Publication: The Star Issued: Date: 2005-02-01 Reporter: Estelle Ellis

Court Told of Hunt for Vital Bribe Note

 

Publication 

The Star

Date 2005-02-01

Reporter

Estelle Ellis

Web Link

www.thestar.co.za

 

French arms firm offered to help Scorpions investigation

French arms company Thomson offered to help the Scorpions wrap up the bribery investigation against Durban businessman Schabir Shaik and Deputy President Jacob Zuma to "facilitate" the expansion of their business interests in South Africa.

This was the evidence by former state advocate Gerda Ferreira, a leading figure in the arms-deal investigation, in the Durban High Court yesterday.

She was one of the final state witnesses in the corruption and fraud trial of Shaik, who has pleaded not guilty.

Lead prosecutor in the case, Billy Downer SC, told the court that the state believed the help offered by Thomson was false.

At the time of the offer, there were two arrest warrants out for Alain Thetard, former CEO of the company in South Africa, - one for lying under oath and one for bribery. He was, however, not in the country.

Ferreira, who left the National Prosecuting Authority in 2003, gave evidence on the first day of the trial after a six-week break.

She explained how her time as arms deal investigator was filled with secret meetings in coffee shops, working late at night to coax affidavits from a scared witness and receiving faxes offering unexpected help.

The mission was to obtain one document: a handwritten note setting out conditions of a R1-million bribe agreed on by Thetard, Shaik and Zuma.

Ferreira said she made contact with Thetard's former secretary, Sue Delique, after she had spoken to two auditors from Arthur Andersen whom Delique had taken into her confidence about the note.

"She slammed the phone down while I was talking to her. Later she phoned me back. She said she might still have it (the note)."

"She promised to look for it, but wanted an undertaking that she would not be asked to testify. I tried to convince her to show me the document. When she agreed, I was on my way to Cape Town," said Ferreira.

"After I returned, she said she had lost the document. She said she had forgotten the briefcase in a supermarket and it was either lost or stolen."

"Eventually she agreed to meet me. She insisted we meet at a coffee shop. She told me the document had been stolen."

"I convinced Delique to try to help explain the structure of Thomson to us. She then re-discovered the handwritten note from which she typed the fax."

"She made an affidavit. She insisted that it be done after hours. She said she was scared. She asked us to stop the investigation."

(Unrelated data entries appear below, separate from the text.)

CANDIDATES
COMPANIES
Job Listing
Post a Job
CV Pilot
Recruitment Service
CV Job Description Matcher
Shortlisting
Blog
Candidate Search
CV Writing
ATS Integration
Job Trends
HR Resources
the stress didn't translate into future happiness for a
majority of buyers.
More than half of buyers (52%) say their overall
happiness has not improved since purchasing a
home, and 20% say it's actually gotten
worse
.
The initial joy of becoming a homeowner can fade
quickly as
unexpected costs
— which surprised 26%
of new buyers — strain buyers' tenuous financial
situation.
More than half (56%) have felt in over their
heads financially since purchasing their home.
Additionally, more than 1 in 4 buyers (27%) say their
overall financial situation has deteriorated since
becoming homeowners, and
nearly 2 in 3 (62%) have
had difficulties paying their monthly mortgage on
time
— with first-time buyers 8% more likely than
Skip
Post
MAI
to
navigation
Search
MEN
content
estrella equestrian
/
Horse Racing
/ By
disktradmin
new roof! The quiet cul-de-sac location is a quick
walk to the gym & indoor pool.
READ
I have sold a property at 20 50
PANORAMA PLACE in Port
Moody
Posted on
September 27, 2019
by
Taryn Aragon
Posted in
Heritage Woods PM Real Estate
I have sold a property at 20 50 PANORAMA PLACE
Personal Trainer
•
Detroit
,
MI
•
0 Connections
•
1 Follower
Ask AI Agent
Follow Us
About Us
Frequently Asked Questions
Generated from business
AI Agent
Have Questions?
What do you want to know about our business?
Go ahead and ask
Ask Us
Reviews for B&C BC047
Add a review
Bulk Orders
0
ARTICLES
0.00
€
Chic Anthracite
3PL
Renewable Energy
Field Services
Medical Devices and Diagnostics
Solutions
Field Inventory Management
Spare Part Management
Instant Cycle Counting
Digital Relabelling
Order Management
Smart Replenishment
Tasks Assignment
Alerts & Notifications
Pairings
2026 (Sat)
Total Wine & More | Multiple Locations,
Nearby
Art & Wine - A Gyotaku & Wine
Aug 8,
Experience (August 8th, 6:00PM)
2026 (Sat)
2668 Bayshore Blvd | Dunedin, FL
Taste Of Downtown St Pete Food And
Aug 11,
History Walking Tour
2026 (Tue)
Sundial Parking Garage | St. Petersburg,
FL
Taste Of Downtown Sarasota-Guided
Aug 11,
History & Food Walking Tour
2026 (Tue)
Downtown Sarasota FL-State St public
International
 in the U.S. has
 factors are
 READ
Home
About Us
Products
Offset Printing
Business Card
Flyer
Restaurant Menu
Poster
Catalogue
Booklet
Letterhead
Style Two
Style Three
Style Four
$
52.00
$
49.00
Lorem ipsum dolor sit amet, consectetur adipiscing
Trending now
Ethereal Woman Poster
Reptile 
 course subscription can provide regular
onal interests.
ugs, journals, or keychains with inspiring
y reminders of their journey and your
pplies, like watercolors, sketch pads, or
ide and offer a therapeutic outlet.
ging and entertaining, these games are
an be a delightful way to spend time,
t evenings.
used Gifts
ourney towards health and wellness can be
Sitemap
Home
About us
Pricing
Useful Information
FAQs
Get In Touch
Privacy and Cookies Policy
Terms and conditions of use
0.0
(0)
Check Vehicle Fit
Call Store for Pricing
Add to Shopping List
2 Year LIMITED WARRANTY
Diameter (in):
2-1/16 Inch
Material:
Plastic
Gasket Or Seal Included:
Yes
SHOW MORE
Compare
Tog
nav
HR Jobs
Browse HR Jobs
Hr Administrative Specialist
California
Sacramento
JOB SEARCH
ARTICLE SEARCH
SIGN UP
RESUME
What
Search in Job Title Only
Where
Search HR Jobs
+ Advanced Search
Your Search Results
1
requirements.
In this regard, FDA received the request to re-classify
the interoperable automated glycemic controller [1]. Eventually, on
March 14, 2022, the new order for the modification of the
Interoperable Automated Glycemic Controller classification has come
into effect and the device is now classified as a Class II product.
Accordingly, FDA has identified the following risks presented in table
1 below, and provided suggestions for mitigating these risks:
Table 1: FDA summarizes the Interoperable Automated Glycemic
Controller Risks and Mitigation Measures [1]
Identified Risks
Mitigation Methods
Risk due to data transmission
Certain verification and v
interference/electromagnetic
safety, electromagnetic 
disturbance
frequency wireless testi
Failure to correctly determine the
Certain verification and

Ferreira said no copies of the fax showed up during search-and-seizure operations in France, Mauritius or SA.

She also detailed to the court some of their efforts to get Thetard to co-operate. But he refused to give evidence or to come to South Africa.

Then, "out of the blue", she received a fax containing an explanation of what had happened at the meeting between Shaik, Zuma and Thetard on March 11 2003.

Downer told the court they were leading evidence on the explanation only to support their case that Thetard was lying about the meeting.

"We do not tender this document as the truth. In fact we do so as the complete opposite. It is our case that Thetard was lying and that what he said is at odds with the version put forward by Shaik."

Thetard had said he had met with Zuma at his official residence. However, he "had not received any request emanating from highly placed state personalities" but had received requests from Shaik to finance the development of his firms.

"I could have wondered about the real causes regarding such demands, taking into account the local context."

Thetard had said those requests "could only be justified by company management".

He also had confirmed the answers given *1 when the Scorpions first questioned him.

KPMG forensic auditor Johan van der Walt was recalled to the stand mainly to clear up questions left hanging last year about the amount of interest Zuma agreed to pay in terms of a revolving credit agreement.

He said the "most conservative figure due to Shaik at November 2004 was R2,2-million".

The trial continues.

With acknowledgements to Estelle Ellis and The Star.

*1 This is the perjury.

Note

Thetard interview under oath with the NPA was done in mid-June 2001, two and a half months before the Public Protector's Hearings into the Arms Deal were complete and fully five months before the Three Stooges issued their Joint Report to Parliament. The raids on the Thomson offices were carried out on 9 October 2001.

Just where oh where is there just a squeak of a mention of the doings and ewings of Thetard, Thomson-CSF et Cie in the Joint Report - no details, no pack drill, just a little mention that some deadly serious escargot had been uncovered and were the subject of a fully fledged formal (as promulgated by the Investigating Director) investigation by the NPA.

Instead I was hung out to dry on those few fateful days at the Public Protector's Hearings in late August 2001 with all kinds of attack most unsavory by the DoD, Armscor, ADS/Thomson-CSF, GFC, Chippy Shaikh and Llew Swan; some like that of the DoD and ADS by direct munitions and other being the indirect type mounted through their legal representatives under cover of qualified privilege.

But even the savory escargot must sometime come home to roost.